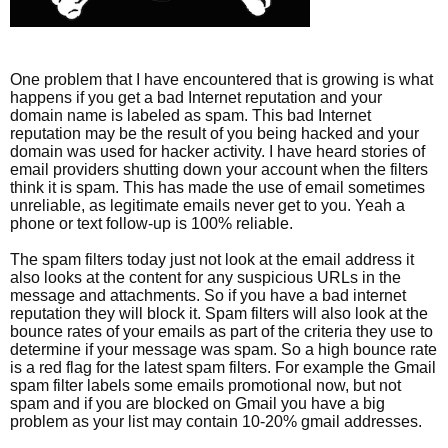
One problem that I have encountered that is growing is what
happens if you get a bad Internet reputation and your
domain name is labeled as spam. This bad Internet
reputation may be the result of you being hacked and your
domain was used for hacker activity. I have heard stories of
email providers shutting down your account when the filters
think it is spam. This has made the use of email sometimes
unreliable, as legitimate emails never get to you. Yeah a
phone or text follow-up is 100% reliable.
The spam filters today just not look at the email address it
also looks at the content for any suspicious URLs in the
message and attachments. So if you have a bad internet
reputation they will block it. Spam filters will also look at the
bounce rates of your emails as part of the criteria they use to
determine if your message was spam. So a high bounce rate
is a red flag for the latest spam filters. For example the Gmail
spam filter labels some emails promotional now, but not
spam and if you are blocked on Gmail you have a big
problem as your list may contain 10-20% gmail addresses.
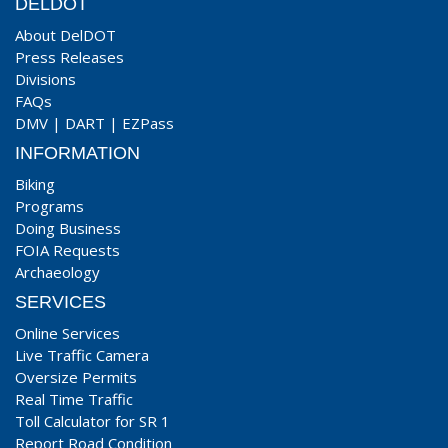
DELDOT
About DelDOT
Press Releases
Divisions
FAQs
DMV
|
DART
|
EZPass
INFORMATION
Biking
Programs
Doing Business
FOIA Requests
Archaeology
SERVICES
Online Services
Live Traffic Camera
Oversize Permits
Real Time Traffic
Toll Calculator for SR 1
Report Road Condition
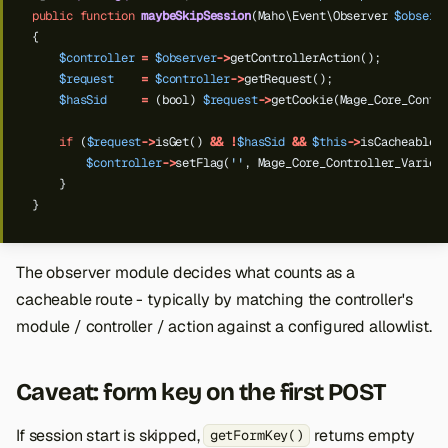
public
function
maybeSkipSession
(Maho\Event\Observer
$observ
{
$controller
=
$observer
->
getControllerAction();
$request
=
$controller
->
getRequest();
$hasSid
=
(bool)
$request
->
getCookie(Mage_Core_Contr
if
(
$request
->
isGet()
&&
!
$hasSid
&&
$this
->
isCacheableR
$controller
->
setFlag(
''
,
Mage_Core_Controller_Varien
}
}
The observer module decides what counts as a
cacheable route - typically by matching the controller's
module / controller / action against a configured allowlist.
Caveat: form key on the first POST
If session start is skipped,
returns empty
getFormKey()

* * *

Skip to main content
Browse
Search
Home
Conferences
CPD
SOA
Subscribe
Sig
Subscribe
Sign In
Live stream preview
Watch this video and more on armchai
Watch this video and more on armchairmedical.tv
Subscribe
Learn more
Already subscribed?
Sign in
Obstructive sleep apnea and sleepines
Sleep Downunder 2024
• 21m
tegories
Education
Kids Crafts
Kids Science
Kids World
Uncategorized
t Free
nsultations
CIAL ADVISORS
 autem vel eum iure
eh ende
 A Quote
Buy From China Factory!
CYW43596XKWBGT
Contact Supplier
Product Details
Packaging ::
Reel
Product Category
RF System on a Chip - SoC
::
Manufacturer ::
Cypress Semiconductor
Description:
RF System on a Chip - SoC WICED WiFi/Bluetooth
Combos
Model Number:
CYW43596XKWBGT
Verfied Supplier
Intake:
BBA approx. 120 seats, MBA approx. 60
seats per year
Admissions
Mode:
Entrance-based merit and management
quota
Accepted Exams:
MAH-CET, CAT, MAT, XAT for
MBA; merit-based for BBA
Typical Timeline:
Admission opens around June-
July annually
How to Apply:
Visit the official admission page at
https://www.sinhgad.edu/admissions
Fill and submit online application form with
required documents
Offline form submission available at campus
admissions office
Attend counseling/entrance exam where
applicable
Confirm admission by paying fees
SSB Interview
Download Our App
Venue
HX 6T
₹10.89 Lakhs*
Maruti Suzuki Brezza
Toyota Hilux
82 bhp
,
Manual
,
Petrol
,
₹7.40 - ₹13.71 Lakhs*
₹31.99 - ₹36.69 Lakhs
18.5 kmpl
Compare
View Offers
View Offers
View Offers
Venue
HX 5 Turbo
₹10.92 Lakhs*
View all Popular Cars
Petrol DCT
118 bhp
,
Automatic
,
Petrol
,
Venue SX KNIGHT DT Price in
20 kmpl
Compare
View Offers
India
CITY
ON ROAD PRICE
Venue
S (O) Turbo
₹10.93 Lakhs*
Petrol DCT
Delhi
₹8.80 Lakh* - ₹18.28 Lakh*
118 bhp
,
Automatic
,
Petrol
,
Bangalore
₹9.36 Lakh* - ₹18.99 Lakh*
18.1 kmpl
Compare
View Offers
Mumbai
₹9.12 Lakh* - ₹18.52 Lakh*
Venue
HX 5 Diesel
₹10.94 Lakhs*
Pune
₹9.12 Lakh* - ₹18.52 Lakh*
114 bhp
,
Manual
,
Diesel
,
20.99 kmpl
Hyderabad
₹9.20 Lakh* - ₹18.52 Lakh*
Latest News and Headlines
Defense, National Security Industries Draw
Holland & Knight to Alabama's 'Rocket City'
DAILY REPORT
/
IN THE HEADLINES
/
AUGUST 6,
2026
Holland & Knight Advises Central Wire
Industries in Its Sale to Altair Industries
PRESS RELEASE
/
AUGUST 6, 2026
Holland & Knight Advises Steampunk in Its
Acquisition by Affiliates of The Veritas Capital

* * *

**Your task:**
Rewrite only the lines from the one containing "One problem that" through the one containing "also looks at", changing "reputation" to "standing" and leaving everything else unchanged.

**Answer box:**
One problem that I have encountered that is growing is what
happens if you get a bad Internet standing and your
domain name is labeled as spam. This bad Internet
standing may be the result of you being hacked and your
domain was used for hacker activity. I have heard stories of
email providers shutting down your account when the filters
think it is spam. This has made the use of email sometimes
unreliable, as legitimate emails never get to you. Yeah a
phone or text follow-up is 100% reliable.
The spam filters today just not look at the email address it
also looks at the content for any suspicious URLs in the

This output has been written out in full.